Quoted passage
##############################
This is a big one. Both experts stressed returning to your breath, focusing on it, and using it as a tool to take on the task before you.

To Sarah, the experience of skydiving is definitively connected to mindfulness. When you’re flying, nothing else matters but what altitude you’re at, how soon you have to pull your parachute, or whether or not you have time to make that maneuver. She recalled her first solo jump, how fast her heart was beating, how sweaty her palms were. Her goal was to do three practice touches on the handle for her parachute, but for the first five seconds she was in the air, she didn’t breathe. Her instructors reminded her to breathe, helped guide her hand toward the handle, and she was able to regain control. It’s a principle that she learned in wilderness therapy, too, that if you’re able to control your breath, it becomes way easier to control these other emotions you’ve got going on.

Jackson noted, too, that really, breath is all we have. At the very core of things, we can control, or hope to control, our breath. From there, you have to start at the bottom and work your way up. Block out the big picture, and know you just have to put one foot there and another there, and you can start to make your way.

“Really, breath is all we have. At the very core of things, we can control, or hope to control, our breath. From there, you have to start at the bottom and work your way up. Block out the big picture, and know you just have to put one foot there and another there, and you can start to make your way.”
##############################
Work instructions
Please quote the passage on breathing word for word, starting at "To Sarah, the" and ending at "got going on.".

[Extracted records]
##############################
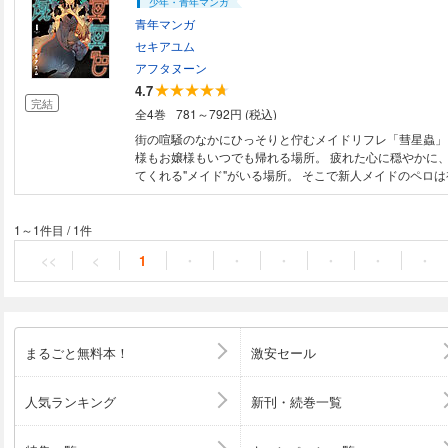
少年・青年マンガ
青年マンガ
セキアユム
アフタヌーン
4.7
完結
全4巻
781～792円 (税込)
街の喧騒のなかにひっそりと佇むメイドリフレ「彗星蟲」
様もお嬢様もいつでも帰れる場所。 疲れた心に穏やかに
てくれる"メイド"がいる場所。 そこで新人メイドのペロ
を迎えようとしていた。 深い傷を抱えた彼を、ひと時で
とペロは必死になり――。
1～1件目
/
1件
<<
<
1
・
・
・
・
・
・
まるごと無料本！
激安セール
人気ランキング
新刊・続巻一覧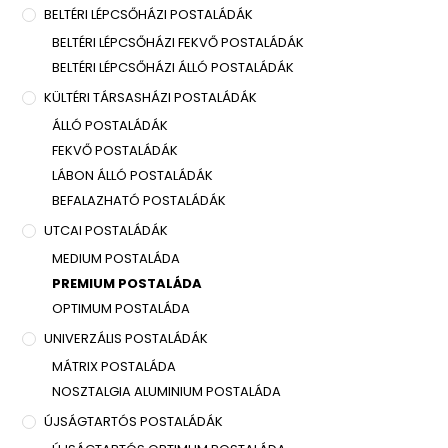
BELTÉRI LÉPCSŐHÁZI POSTALÁDÁK
BELTÉRI LÉPCSŐHÁZI FEKVŐ POSTALÁDÁK
BELTÉRI LÉPCSŐHÁZI ÁLLÓ POSTALÁDÁK
KÜLTÉRI TÁRSASHÁZI POSTALÁDÁK
ÁLLÓ POSTALÁDÁK
FEKVŐ POSTALÁDÁK
LÁBON ÁLLÓ POSTALÁDÁK
BEFALAZHATÓ POSTALÁDÁK
UTCAI POSTALÁDÁK
MEDIUM POSTALÁDA
PREMIUM POSTALÁDA
OPTIMUM POSTALÁDA
UNIVERZÁLIS POSTALÁDÁK
MÁTRIX POSTALÁDA
NOSZTALGIA ALUMINIUM POSTALÁDA
ÚJSÁGTARTÓS POSTALÁDÁK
##############################
Solution for this problem
To Sarah, the experience of skydiving is definitively connected to mindfulness. When you’re flying, nothing else matters but what altitude you’re at, how soon you have to pull your parachute, or whether or not you have time to make that maneuver. She recalled her first solo jump, how fast her heart was beating, how sweaty her palms were. Her goal was to do three practice touches on the handle for her parachute, but for the first five seconds she was in the air, she didn’t breathe. Her instructors reminded her to breathe, helped guide her hand toward the handle, and she was able to regain control. It’s a principle that she learned in wilderness therapy, too, that if you’re able to control your breath, it becomes way easier to control these other emotions you’ve got going on.